Cody Kietzman, president of the Paxton Area Chamber of Commerce’s board of directors, agreed that the city should not show favoritism to certain businesses and should treat all of them the same, but he also said he believes “there’s a little give-and-take when you’re trying to get something as big as this.”

“The list of people willing to put between $600,000 and $800,000 into a downtown building is pretty slim — probably one name,” Kietzman told aldermen.

“If we had this great facility where people would come to town (to use the new dental clinic), the hope would be they would stop at (the local pharmacy and other businesses in town) when they’re done (at the clinic),” Kietzman continued. “So I think this can benefit everybody involved.

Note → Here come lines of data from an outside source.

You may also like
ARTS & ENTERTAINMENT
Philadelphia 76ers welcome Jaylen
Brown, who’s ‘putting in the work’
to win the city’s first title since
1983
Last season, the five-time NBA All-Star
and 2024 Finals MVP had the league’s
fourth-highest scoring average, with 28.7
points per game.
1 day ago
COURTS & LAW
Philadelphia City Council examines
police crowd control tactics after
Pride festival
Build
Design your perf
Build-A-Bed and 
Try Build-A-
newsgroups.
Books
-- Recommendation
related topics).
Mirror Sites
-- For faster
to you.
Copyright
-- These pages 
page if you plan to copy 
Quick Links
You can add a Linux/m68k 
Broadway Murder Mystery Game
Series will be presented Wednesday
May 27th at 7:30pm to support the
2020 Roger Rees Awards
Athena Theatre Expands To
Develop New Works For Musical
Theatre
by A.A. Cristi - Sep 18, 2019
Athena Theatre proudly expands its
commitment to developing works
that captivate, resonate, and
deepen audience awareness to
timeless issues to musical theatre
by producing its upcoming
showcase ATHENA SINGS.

“My goal (as the chamber’s president) is to bring people to Paxton, and I think this will do that. I get the concerns ... but I’d sure hate to lose a deal like this over parking spaces that aren’t used.”

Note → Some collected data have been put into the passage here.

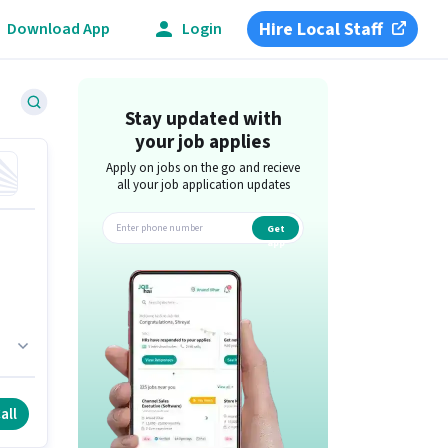
Hire Local Staff
Download App
Login
Stay updated with
your job applies
Apply on jobs on the go and recieve
all your job application updates
Get
app
all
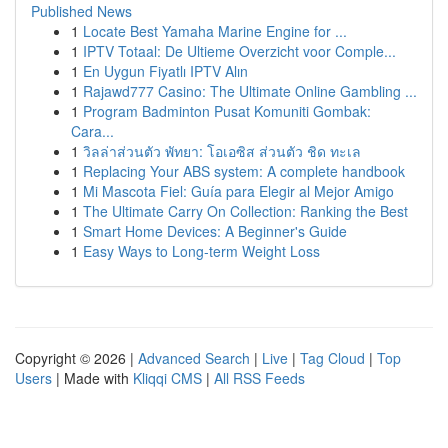
Published News
1
Locate Best Yamaha Marine Engine for ...
1
IPTV Totaal: De Ultieme Overzicht voor Comple...
1
En Uygun Fiyatlı IPTV Alın
1
Rajawd777 Casino: The Ultimate Online Gambling ...
1
Program Badminton Pusat Komuniti Gombak:
Cara...
1
วิลล่าส่วนตัว พัทยา: โอเอซิส ส่วนตัว ชิด ทะเล
1
Replacing Your ABS system: A complete handbook
1
Mi Mascota Fiel: Guía para Elegir al Mejor Amigo
1
The Ultimate Carry On Collection: Ranking the Best
1
Smart Home Devices: A Beginner's Guide
1
Easy Ways to Long-term Weight Loss
Copyright © 2026 |
Advanced Search
|
Live
|
Tag Cloud
|
Top
Users
| Made with
Kliqqi CMS
|
All RSS Feeds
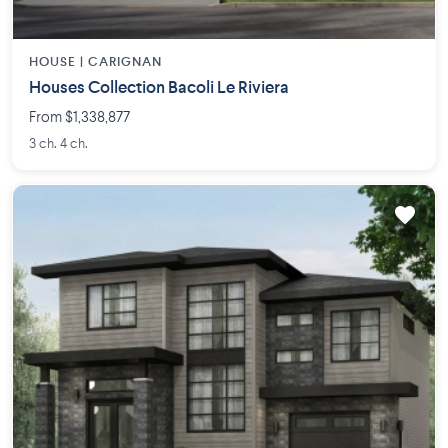
HOUSE |
CARIGNAN
Houses Collection Bacoli Le Riviera
From $1,338,877
3 ch. 4 ch.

Andy Hudson, owner of a pharmacy downtown, had similar concerns.

“I’m just nervous that if we don’t give him (the parking spaces), we might still have our empty street down here (in the 100 block of East State Street) and he’s going to take his investment elsewhere,” Hudson said.

Shearl voiced similar feelings.

“I’m concerned that if we don’t show we’re doing something (to accommodate Faust’s needs), we’re going to lose the opportunity to do this, and I genuinely think it could evaporate on us. That’s a real and genuine concern,” Shearl said.

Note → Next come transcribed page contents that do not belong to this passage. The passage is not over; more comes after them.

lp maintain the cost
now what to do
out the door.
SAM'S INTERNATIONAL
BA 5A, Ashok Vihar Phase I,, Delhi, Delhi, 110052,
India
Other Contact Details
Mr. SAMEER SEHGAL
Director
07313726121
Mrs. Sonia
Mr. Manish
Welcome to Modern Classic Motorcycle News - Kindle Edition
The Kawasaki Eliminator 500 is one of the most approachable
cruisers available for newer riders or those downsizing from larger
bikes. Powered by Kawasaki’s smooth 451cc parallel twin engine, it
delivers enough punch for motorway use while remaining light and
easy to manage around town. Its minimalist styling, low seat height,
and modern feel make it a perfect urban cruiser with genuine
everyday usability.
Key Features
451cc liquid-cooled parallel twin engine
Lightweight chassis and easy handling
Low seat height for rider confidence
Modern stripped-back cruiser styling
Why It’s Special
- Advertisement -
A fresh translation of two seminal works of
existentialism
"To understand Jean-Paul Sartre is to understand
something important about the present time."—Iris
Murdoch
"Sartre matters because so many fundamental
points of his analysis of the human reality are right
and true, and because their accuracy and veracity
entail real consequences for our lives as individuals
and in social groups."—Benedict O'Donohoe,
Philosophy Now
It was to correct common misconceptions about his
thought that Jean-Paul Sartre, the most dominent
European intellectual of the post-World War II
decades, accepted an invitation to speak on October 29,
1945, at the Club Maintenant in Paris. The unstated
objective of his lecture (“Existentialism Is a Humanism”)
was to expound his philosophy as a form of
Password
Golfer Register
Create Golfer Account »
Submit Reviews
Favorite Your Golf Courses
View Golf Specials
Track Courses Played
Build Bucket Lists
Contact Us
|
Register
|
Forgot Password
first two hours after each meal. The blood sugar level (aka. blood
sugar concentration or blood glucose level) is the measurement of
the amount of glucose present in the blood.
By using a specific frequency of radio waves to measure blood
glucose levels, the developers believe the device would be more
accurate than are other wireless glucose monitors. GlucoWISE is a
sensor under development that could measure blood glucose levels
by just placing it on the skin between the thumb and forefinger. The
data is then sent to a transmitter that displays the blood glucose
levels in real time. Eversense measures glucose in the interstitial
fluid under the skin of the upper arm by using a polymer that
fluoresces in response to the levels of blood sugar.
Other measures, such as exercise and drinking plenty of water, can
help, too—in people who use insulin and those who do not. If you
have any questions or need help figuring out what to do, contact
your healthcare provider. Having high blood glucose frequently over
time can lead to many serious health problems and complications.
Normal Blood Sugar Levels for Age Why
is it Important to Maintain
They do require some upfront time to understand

Aldermen finally take a vote
Wylie then said he feels the city should go ahead and grant the designated parking for the clinic.

“Just do what you have to do,” Wylie said. “Make it happen.”

Alderman Rob Pacey then made a motion, which was seconded by Wylie, to designate the five parking spaces closest to the alley on the south side of the 100 block of East State Street for use by the dental clinic, subject to the council’s approval of a separate development agreement with the investors.

City Attorney Marc Miller suggested requiring the development agreement in order to ensure that the parking designation only goes into effect once the building is developed as planned.

Although transforming the street into a parking lot was not approved as part of the council’s vote, plans for a parking lot there will continue to be pursued. Ingold said he and Mark LeClair, the city’s public works director, would visit the area in question the following day to see what kind of configuration would work to make a parking lot there.

Steiger said he voted “no” because the parking lot plan was not “tied in” to what was voted on.